↓↓↓
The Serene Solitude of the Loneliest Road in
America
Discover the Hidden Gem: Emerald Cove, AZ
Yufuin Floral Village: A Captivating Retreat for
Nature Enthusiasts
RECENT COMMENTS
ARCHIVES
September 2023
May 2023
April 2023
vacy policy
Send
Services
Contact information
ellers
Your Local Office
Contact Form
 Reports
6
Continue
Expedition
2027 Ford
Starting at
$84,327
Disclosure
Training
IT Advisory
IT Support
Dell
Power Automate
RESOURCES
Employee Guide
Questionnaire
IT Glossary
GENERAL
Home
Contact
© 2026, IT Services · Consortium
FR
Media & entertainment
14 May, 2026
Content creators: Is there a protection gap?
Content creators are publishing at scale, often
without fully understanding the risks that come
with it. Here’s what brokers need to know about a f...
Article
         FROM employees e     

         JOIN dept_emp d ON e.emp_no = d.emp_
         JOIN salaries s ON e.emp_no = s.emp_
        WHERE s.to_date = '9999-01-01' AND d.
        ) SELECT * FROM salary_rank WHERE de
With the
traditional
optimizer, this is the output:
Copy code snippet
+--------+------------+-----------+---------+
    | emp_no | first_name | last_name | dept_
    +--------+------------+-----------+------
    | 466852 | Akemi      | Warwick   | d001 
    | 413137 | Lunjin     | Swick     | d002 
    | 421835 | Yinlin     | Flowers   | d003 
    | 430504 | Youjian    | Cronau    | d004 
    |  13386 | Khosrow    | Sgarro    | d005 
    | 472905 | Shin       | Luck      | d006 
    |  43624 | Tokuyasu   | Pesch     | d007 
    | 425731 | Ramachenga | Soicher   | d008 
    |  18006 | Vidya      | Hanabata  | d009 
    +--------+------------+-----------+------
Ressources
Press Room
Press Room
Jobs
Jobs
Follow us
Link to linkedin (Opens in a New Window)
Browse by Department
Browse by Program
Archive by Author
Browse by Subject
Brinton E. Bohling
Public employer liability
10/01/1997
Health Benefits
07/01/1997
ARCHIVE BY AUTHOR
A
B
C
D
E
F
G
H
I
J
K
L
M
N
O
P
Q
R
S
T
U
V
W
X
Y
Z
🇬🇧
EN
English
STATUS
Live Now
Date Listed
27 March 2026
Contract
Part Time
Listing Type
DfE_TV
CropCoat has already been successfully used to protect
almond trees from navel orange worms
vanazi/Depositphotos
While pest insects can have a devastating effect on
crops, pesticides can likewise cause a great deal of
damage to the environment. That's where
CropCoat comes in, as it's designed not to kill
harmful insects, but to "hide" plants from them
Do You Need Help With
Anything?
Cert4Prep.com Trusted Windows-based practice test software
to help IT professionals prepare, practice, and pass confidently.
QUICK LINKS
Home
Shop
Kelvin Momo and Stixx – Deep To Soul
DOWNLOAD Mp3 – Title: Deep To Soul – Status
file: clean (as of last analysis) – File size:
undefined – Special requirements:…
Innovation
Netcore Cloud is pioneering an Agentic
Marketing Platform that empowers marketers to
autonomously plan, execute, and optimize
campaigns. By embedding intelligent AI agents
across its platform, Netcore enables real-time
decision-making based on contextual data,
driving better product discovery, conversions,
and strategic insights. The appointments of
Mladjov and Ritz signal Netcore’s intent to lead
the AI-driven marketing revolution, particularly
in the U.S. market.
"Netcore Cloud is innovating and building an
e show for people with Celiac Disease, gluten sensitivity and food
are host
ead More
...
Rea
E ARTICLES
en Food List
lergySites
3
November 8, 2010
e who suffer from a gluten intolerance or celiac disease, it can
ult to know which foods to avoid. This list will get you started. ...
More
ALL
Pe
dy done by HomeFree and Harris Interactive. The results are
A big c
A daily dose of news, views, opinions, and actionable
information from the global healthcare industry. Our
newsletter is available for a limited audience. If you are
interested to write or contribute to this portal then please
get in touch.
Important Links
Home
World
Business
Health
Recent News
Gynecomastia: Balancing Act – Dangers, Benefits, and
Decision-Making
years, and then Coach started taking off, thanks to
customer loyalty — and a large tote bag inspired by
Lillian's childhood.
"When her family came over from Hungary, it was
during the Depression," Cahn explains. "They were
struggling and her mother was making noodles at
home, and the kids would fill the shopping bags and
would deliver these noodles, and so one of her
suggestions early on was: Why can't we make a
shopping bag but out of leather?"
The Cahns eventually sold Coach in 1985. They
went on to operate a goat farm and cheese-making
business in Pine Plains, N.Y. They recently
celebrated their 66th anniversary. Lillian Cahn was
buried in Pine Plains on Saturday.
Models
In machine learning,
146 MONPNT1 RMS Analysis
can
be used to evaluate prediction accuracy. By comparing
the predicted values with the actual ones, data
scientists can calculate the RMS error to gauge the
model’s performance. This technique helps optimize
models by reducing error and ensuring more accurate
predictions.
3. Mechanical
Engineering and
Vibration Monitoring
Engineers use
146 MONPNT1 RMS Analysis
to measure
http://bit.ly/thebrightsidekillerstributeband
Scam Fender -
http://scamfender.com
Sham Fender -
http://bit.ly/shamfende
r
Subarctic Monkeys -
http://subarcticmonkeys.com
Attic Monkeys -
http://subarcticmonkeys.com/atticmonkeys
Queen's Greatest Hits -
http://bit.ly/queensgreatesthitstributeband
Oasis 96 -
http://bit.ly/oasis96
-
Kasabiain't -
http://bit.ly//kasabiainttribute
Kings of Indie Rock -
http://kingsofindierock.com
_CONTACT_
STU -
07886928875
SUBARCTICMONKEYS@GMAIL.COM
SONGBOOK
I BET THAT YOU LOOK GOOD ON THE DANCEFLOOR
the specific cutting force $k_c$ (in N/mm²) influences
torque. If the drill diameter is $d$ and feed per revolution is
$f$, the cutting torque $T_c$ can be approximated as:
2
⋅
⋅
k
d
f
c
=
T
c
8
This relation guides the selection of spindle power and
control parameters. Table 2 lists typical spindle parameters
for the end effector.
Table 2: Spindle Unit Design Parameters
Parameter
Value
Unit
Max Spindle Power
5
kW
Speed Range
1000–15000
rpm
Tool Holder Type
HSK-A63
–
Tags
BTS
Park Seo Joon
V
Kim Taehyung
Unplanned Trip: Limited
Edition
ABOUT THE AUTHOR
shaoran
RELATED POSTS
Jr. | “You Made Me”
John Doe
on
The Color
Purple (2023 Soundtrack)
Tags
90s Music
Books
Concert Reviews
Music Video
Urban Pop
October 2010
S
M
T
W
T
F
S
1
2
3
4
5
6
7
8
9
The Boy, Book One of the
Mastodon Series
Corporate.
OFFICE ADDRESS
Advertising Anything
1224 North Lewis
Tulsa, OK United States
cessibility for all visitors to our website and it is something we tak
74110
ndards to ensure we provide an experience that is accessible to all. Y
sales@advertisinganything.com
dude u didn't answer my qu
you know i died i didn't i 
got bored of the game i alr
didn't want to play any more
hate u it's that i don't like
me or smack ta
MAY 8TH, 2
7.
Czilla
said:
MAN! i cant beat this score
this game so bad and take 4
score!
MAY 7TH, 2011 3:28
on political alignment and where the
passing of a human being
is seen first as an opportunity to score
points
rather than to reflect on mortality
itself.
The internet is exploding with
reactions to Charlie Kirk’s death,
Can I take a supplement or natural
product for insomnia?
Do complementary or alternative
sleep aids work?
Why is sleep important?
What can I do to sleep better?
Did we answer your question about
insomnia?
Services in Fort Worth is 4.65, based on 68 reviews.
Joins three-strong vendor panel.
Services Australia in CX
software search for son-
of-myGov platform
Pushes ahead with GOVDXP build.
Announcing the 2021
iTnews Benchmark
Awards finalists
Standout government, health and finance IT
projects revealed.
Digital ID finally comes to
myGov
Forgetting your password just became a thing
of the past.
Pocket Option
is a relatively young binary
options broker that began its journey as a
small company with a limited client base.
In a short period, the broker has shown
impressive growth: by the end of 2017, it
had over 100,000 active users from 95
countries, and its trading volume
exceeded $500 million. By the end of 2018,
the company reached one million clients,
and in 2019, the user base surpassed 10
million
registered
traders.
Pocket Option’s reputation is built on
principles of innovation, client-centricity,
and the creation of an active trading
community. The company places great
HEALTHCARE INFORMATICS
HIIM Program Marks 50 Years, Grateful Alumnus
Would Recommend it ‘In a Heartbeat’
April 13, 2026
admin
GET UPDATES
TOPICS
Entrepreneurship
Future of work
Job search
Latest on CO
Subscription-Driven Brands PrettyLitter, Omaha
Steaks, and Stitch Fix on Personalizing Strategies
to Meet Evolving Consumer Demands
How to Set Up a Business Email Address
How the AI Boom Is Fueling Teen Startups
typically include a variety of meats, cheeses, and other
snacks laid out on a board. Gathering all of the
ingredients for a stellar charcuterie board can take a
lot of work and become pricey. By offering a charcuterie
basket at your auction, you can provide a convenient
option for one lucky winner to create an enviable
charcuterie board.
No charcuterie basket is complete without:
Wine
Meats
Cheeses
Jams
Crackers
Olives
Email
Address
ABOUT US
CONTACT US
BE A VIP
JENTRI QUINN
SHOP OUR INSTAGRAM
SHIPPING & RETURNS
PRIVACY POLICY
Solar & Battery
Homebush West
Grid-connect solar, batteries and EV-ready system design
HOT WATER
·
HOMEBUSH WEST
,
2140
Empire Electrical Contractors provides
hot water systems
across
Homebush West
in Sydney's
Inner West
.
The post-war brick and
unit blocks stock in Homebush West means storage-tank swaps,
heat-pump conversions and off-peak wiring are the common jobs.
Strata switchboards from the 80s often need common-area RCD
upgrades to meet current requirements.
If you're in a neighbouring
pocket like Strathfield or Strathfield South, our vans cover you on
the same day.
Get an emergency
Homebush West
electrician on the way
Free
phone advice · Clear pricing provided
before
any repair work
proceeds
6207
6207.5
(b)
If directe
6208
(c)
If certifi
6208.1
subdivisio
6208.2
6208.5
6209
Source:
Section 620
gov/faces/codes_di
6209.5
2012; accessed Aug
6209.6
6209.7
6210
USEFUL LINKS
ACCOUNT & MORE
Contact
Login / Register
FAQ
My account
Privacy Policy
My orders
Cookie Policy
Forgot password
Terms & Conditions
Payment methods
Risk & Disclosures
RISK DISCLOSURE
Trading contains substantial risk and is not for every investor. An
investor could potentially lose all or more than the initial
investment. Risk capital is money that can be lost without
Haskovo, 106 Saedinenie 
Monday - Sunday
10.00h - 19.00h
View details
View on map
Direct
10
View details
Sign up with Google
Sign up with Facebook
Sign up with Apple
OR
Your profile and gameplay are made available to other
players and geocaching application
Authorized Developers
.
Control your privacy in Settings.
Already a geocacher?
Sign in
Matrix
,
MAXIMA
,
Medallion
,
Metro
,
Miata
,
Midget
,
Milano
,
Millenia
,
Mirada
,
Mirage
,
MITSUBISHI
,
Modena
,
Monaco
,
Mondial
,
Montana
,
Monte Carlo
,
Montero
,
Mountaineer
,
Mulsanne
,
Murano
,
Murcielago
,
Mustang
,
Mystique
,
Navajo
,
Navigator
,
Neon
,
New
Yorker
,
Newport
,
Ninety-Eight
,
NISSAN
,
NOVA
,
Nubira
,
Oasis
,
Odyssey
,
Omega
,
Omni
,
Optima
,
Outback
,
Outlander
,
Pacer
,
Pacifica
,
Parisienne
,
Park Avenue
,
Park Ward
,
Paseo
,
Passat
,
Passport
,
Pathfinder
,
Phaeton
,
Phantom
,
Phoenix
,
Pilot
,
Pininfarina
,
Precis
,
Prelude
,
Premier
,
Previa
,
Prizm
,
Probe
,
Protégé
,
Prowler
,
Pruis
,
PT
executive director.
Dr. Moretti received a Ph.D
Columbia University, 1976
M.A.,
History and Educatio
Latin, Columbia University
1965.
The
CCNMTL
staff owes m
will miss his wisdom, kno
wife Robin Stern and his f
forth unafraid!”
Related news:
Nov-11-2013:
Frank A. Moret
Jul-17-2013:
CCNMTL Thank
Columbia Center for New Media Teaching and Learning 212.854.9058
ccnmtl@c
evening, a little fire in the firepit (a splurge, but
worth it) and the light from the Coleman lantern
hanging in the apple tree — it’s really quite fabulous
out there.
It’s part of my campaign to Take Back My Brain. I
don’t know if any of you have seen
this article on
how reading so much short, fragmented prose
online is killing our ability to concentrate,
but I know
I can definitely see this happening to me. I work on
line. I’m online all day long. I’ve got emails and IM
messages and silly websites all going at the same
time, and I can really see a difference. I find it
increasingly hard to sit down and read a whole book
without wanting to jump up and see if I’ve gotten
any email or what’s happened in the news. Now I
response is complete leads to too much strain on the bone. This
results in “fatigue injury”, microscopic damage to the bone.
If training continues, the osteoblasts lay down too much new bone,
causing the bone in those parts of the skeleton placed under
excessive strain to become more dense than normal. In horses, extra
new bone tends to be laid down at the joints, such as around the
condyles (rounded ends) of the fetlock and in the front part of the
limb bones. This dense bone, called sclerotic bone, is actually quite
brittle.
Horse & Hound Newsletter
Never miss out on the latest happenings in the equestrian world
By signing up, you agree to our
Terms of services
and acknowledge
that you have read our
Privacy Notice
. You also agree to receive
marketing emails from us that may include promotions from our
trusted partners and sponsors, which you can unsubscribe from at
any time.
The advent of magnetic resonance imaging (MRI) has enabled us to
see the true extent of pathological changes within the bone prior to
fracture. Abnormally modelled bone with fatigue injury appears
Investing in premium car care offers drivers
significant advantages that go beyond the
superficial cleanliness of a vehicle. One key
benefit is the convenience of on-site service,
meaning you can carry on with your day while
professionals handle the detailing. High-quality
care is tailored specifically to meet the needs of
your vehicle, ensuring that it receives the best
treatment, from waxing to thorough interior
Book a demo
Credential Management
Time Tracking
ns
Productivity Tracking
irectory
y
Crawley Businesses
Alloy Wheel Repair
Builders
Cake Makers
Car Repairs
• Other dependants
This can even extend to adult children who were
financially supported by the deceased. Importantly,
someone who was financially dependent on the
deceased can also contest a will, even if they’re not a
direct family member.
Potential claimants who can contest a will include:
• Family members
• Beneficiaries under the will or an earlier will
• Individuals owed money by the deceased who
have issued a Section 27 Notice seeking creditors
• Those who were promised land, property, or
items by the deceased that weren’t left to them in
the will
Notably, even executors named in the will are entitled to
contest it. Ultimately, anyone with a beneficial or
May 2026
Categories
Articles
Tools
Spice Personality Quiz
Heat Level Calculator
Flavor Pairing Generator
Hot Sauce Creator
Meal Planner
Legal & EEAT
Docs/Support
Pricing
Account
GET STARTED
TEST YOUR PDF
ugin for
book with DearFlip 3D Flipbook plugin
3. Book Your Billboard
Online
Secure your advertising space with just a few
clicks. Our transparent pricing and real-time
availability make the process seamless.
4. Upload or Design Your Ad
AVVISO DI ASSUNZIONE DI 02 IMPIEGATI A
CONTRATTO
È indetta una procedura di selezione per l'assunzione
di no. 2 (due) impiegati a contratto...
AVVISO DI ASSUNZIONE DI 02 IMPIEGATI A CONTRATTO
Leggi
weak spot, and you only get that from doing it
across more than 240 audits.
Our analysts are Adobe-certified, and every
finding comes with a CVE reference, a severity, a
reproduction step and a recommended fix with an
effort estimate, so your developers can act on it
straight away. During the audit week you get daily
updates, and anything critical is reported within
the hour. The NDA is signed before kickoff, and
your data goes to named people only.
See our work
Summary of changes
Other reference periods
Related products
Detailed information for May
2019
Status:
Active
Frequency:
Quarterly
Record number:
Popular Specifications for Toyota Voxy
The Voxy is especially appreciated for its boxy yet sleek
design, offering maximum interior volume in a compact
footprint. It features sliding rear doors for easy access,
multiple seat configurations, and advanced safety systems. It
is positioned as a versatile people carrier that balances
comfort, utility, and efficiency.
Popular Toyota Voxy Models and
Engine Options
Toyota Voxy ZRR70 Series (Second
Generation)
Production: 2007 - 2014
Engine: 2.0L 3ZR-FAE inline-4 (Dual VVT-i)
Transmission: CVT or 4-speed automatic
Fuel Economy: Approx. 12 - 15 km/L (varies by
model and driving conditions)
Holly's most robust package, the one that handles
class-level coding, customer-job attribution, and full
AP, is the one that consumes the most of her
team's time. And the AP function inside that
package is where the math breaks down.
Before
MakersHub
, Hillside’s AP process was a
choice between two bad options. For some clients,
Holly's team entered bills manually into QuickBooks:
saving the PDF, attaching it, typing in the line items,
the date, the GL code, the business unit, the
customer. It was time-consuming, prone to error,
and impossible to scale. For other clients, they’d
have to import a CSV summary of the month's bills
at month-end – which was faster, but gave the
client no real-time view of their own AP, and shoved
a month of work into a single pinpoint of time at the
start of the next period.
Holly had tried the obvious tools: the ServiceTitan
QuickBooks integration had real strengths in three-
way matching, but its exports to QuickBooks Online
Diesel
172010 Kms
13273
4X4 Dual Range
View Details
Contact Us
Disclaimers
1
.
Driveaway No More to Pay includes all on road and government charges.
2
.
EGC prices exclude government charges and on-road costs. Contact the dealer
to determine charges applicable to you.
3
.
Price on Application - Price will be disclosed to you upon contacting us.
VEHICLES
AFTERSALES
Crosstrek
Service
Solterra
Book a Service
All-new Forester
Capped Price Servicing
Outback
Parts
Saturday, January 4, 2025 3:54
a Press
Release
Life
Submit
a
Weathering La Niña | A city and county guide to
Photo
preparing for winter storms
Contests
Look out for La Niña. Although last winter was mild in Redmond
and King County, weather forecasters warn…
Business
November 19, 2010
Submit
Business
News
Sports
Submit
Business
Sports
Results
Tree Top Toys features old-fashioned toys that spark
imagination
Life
↑↑↑
TASK:
Extract the lines of the preceding material that run from the line with "Do You Need Help With" through the line with "would deliver these", inclusive, reproducing them exactly and adding nothing.

TASK RESULT:
Do You Need Help With
Anything?
Cert4Prep.com Trusted Windows-based practice test software
to help IT professionals prepare, practice, and pass confidently.
QUICK LINKS
Home
Shop
Kelvin Momo and Stixx – Deep To Soul
DOWNLOAD Mp3 – Title: Deep To Soul – Status
file: clean (as of last analysis) – File size:
undefined – Special requirements:…
Innovation
Netcore Cloud is pioneering an Agentic
Marketing Platform that empowers marketers to
autonomously plan, execute, and optimize
campaigns. By embedding intelligent AI agents
across its platform, Netcore enables real-time
decision-making based on contextual data,
driving better product discovery, conversions,
and strategic insights. The appointments of
Mladjov and Ritz signal Netcore’s intent to lead
the AI-driven marketing revolution, particularly
in the U.S. market.
"Netcore Cloud is innovating and building an
e show for people with Celiac Disease, gluten sensitivity and food
are host
ead More
...
Rea
E ARTICLES
en Food List
lergySites
3
November 8, 2010
e who suffer from a gluten intolerance or celiac disease, it can
ult to know which foods to avoid. This list will get you started. ...
More
ALL
Pe
dy done by HomeFree and Harris Interactive. The results are
A big c
A daily dose of news, views, opinions, and actionable
information from the global healthcare industry. Our
newsletter is available for a limited audience. If you are
interested to write or contribute to this portal then please
get in touch.
Important Links
Home
World
Business
Health
Recent News
Gynecomastia: Balancing Act – Dangers, Benefits, and
Decision-Making
years, and then Coach started taking off, thanks to
customer loyalty — and a large tote bag inspired by
Lillian's childhood.
"When her family came over from Hungary, it was
during the Depression," Cahn explains. "They were
struggling and her mother was making noodles at
home, and the kids would fill the shopping bags and
would deliver these noodles, and so one of her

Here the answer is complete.